Dataset entries
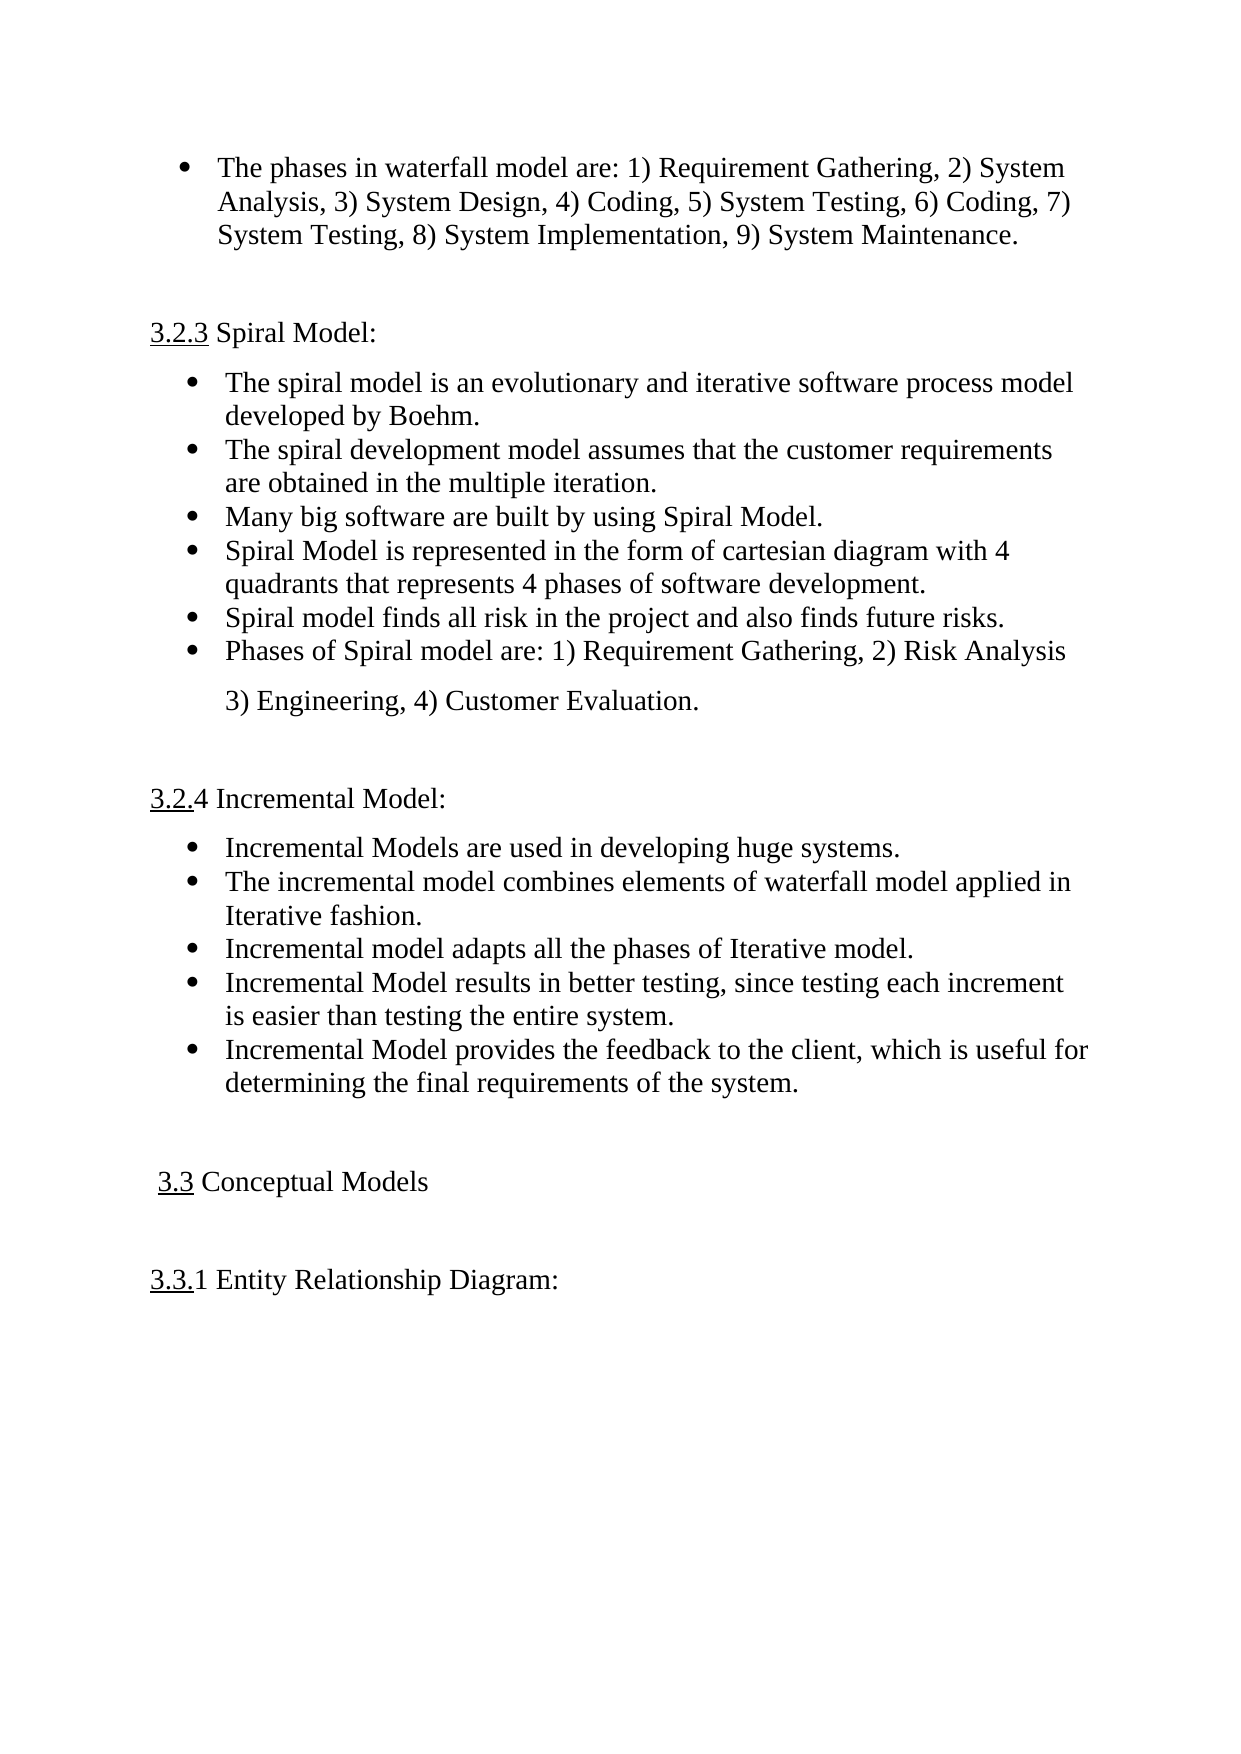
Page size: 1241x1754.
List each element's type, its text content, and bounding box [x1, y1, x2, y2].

list The phases in waterfall model are: 1) Requirement Gathering, 2) System Analysis, 3) System Design, 4) Coding, 5) System Testing, 6) Coding, 7) System Testing, 8) System Implementation, 9) System Maintenance. [179, 150, 1090, 251]
list The spiral model is an evolutionary and iterative software process model developed by Boehm. [187, 365, 1090, 432]
list Incremental model adapts all the phases of Iterative model. [187, 931, 1090, 965]
list Incremental Model results in better testing, since testing each increment is easier than testing the entire system. [187, 965, 1090, 1032]
text 3.3 Conceptual Models [150, 1164, 1090, 1197]
list The spiral development model assumes that the customer requirements are obtained in the multiple iteration. [187, 432, 1090, 499]
list Incremental Models are used in developing huge systems. [187, 830, 1090, 864]
list Phases of Spiral model are: 1) Requirement Gathering, 2) Risk Analysis [187, 633, 1090, 667]
list Spiral Model is represented in the form of cartesian diagram with 4 quadrants that represents 4 phases of software development. [187, 533, 1090, 600]
list Many big software are built by using Spiral Model. [187, 499, 1090, 533]
text 3.3.1 Entity Relationship Diagram: [150, 1262, 1090, 1296]
list Incremental Model provides the feedback to the client, which is useful for determining the final requirements of the system. [187, 1032, 1090, 1099]
text 3) Engineering, 4) Customer Evaluation. [225, 683, 1090, 716]
list The incremental model combines elements of waterfall model applied in Iterative fashion. [187, 864, 1090, 931]
text 3.2.4 Incremental Model: [150, 781, 1090, 815]
list Spiral model finds all risk in the project and also finds future risks. [187, 600, 1090, 633]
text 3.2.3 Spiral Model: [150, 316, 1090, 349]
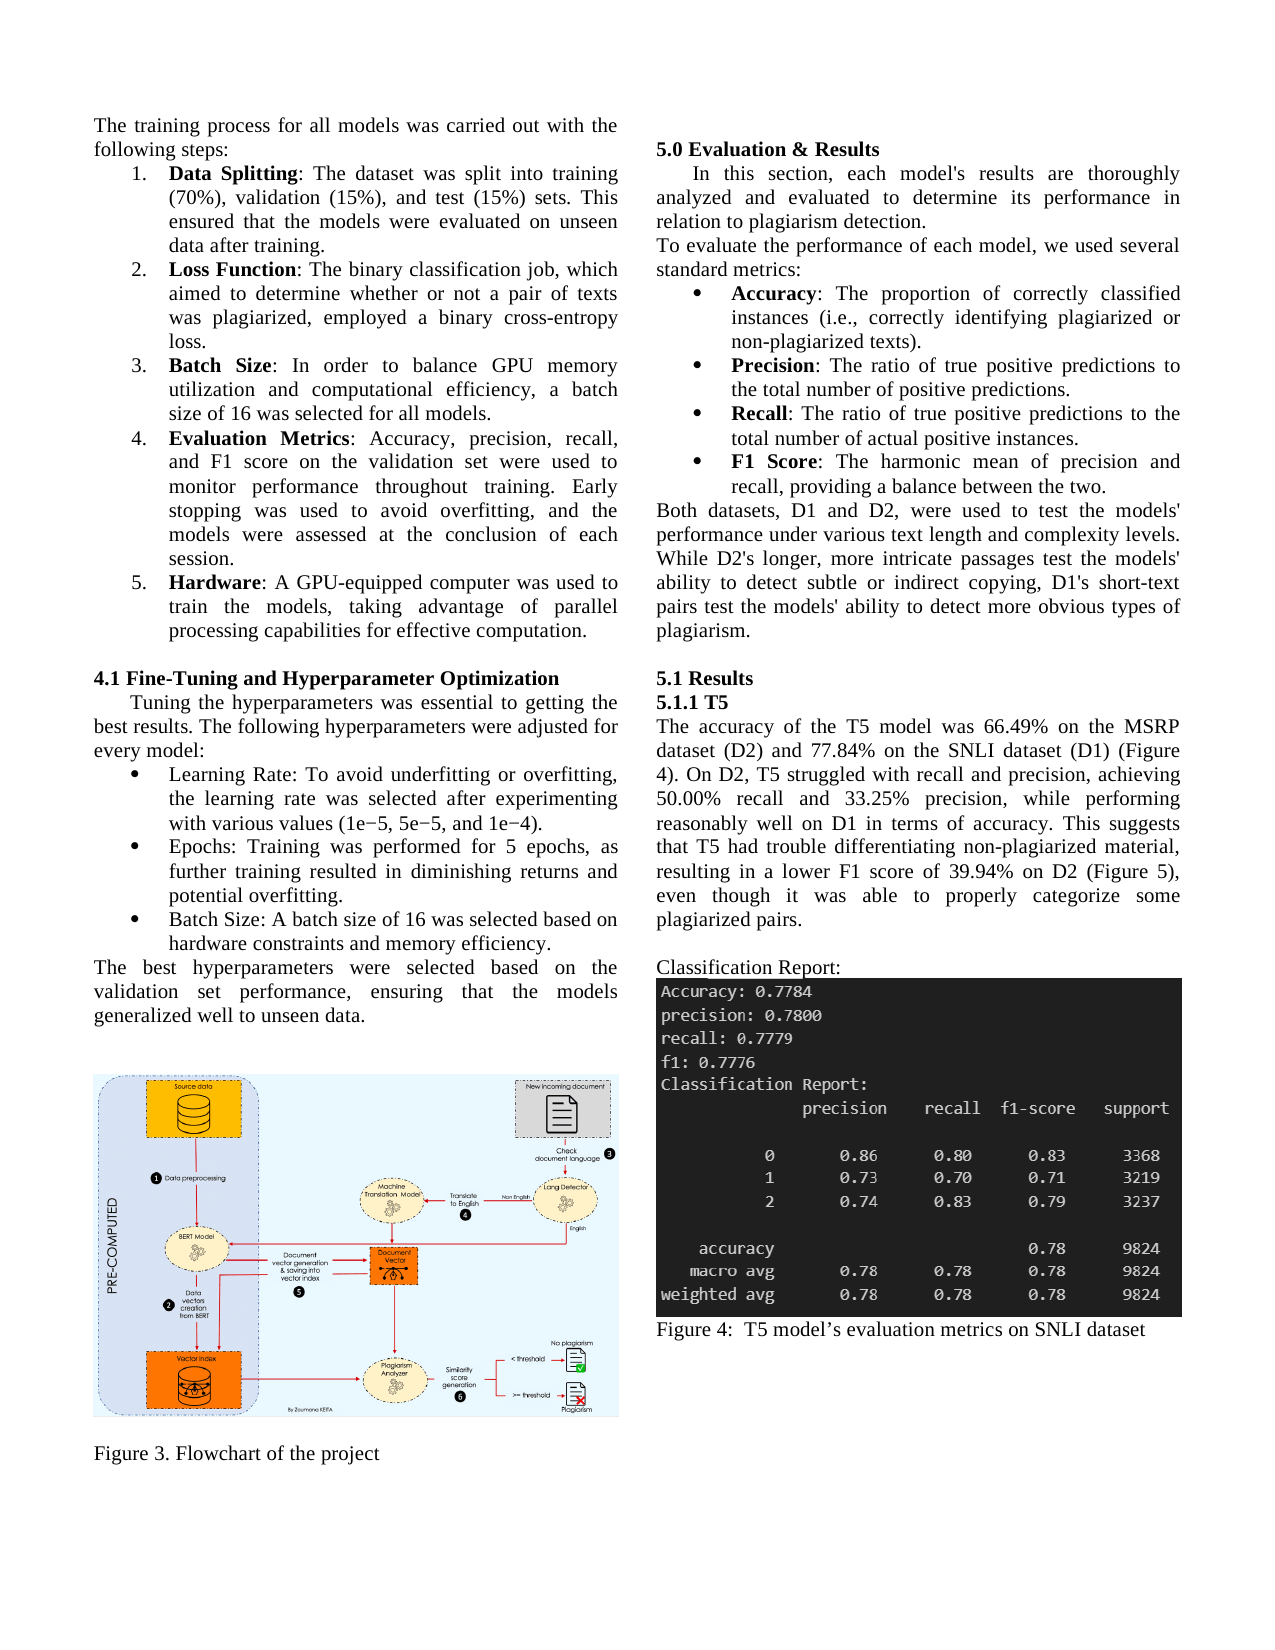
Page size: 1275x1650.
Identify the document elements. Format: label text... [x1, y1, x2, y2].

text Figure 4: T5 model’s evaluation metrics on SNLI dataset [656, 1317, 1181, 1340]
text The accuracy of the T5 model was 66.49% on the MSRP dataset (D2) and 77.84% on the SNLI dataset (D1) (Figure 4). On D2, T5 struggled with recall and precision, achieving 50.00% recall and 33.25% precision, while performing reasonably well on D1 in terms of accuracy. This suggests that T5 had trouble differentiating non-plagiarized material, resulting in a lower F1 score of 39.94% on D2 (Figure 5), even though it was able to properly categorize some plagiarized pairs. [656, 714, 1181, 931]
list Epochs: Training was performed for 5 epochs, as further training resulted in diminishing returns and potential overfitting. [131, 834, 619, 907]
text Figure 3. Flowchart of the project [94, 1441, 619, 1465]
text 5.0 Evaluation & Results [656, 137, 1181, 161]
list Learning Rate: To avoid underfitting or overfitting, the learning rate was selected after experimenting with various values (1e−5, 5e−5, and 1e−4). [131, 762, 619, 834]
list Data Splitting: The dataset was split into training (70%), validation (15%), and test (15%) sets. This ensured that the models were evaluated on unseen data after training. [131, 161, 619, 257]
text 4.1 Fine-Tuning and Hyperparameter Optimization [94, 666, 619, 690]
text To evaluate the performance of each model, we used several standard metrics: [656, 233, 1181, 281]
picture [656, 978, 1182, 1317]
text Tuning the hyperparameters was essential to getting the best results. The following hyperparameters were adjusted for every model: [94, 690, 619, 762]
list F1 Score: The harmonic mean of precision and recall, providing a balance between the two. [694, 449, 1181, 497]
list Precision: The ratio of true positive predictions to the total number of positive predictions. [694, 353, 1181, 401]
text Both datasets, D1 and D2, were used to test the models' performance under various text length and complexity levels. While D2's longer, more intricate passages test the models' ability to detect subtle or indirect copying, D1's short-text pairs test the models' ability to detect more obvious types of plagiarism. [656, 497, 1181, 642]
list Hardware: A GPU-equipped computer was used to train the models, taking advantage of parallel processing capabilities for effective computation. [131, 570, 619, 642]
list Batch Size: A batch size of 16 was selected based on hardware constraints and memory efficiency. [131, 907, 619, 955]
list Loss Function: The binary classification job, which aimed to determine whether or not a pair of texts was plagiarized, employed a binary cross-entropy loss. [131, 257, 619, 353]
text 5.1 Results [656, 666, 1181, 690]
picture [93, 1074, 619, 1417]
text The best hyperparameters were selected based on the validation set performance, ensuring that the models generalized well to unseen data. [94, 955, 619, 1027]
list Evaluation Metrics: Accuracy, precision, recall, and F1 score on the validation set were used to monitor performance throughout training. Early stopping was used to avoid overfitting, and the models were assessed at the conclusion of each session. [131, 425, 619, 570]
text Classification Report: [656, 955, 1181, 978]
text In this section, each model's results are thoroughly analyzed and evaluated to determine its performance in relation to plagiarism detection. [656, 161, 1181, 233]
list Accuracy: The proportion of correctly classified instances (i.e., correctly identifying plagiarized or non-plagiarized texts). [694, 281, 1181, 353]
list Recall: The ratio of true positive predictions to the total number of actual positive instances. [694, 401, 1181, 449]
list Batch Size: In order to balance GPU memory utilization and computational efficiency, a batch size of 16 was selected for all models. [131, 353, 619, 425]
text The training process for all models was carried out with the following steps: [94, 112, 619, 161]
text 5.1.1 T5 [656, 690, 1181, 714]
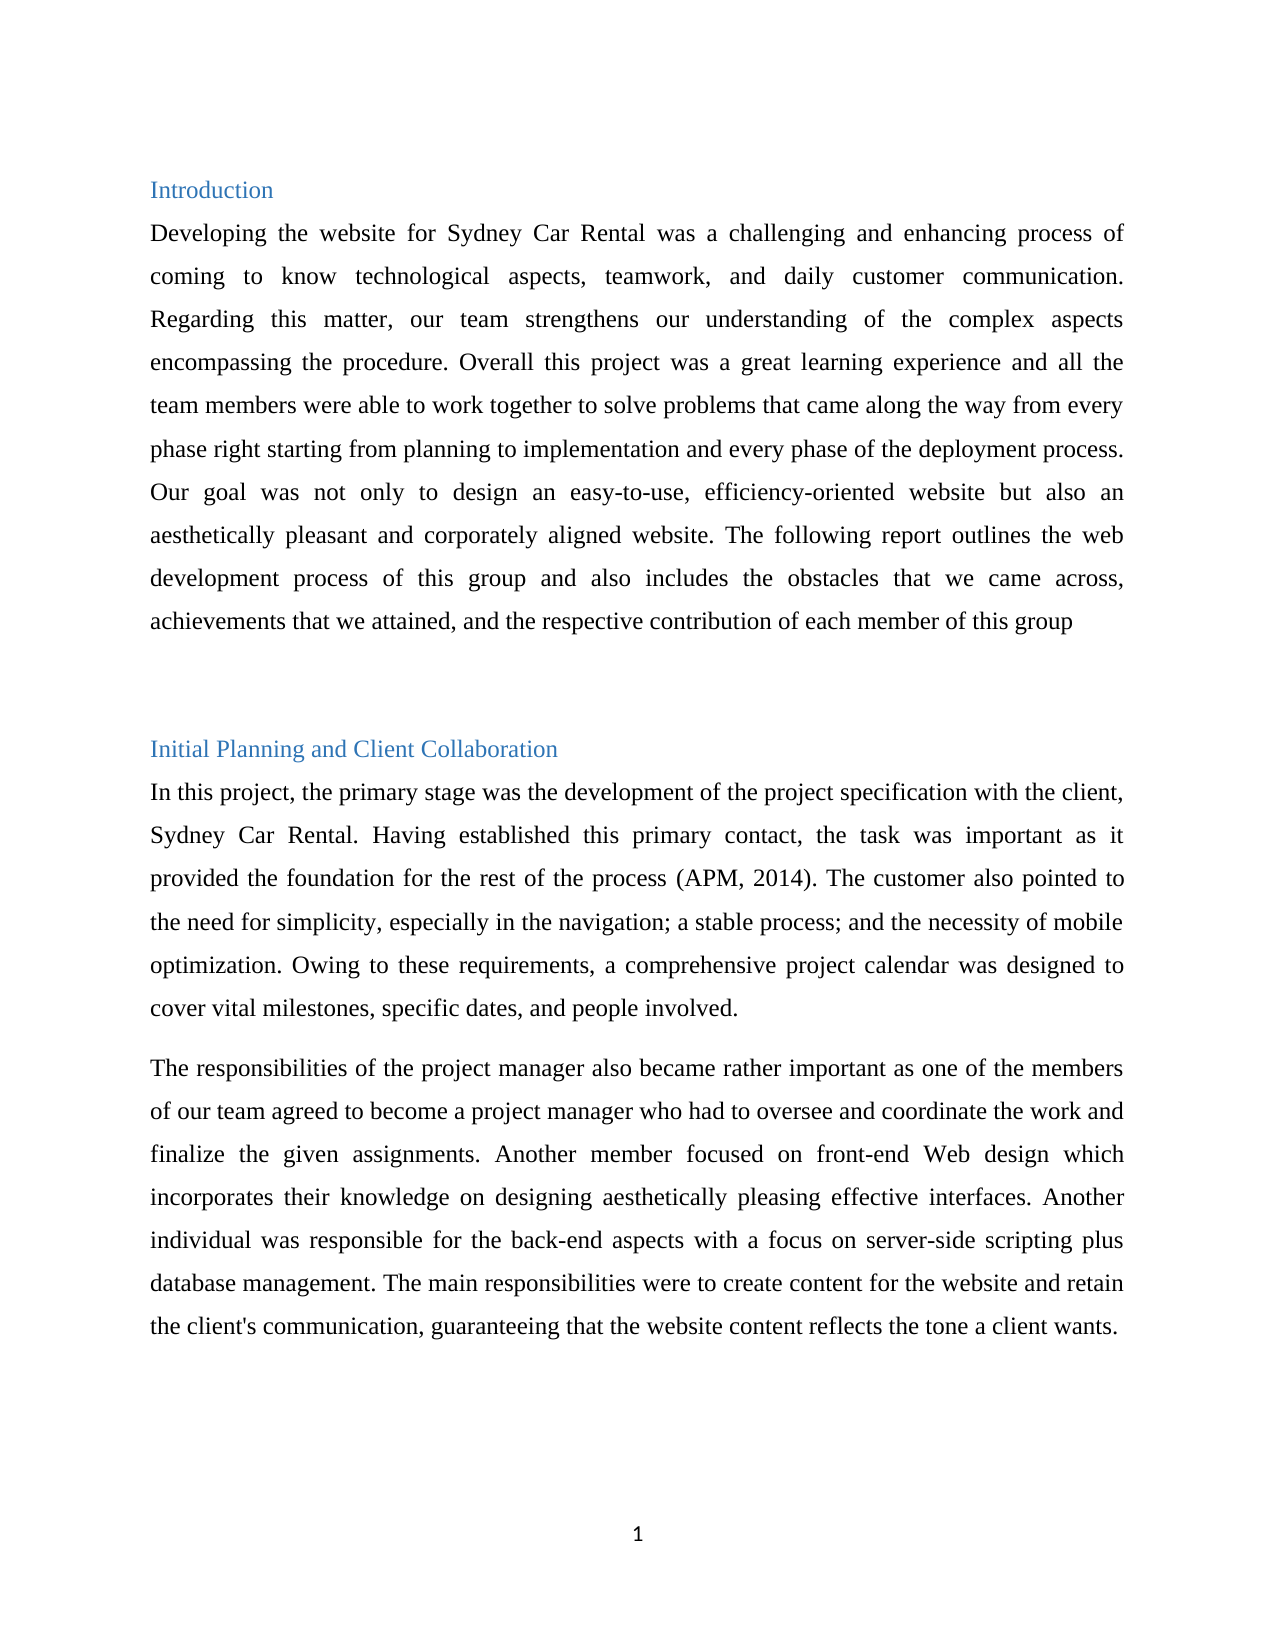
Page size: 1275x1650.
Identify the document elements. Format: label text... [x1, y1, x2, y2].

### [PROBLEM TO WORK ON]
The answer must consist of every line from the data that contains the word "Batch".

### [ANSWER BOX]
list Batch Size: A batch size of 16 was selected based on hardware constraints and memory efficiency. [131, 907, 619, 955]
list Batch Size: In order to balance GPU memory utilization and computational efficiency, a batch size of 16 was selected for all models. [131, 353, 619, 425]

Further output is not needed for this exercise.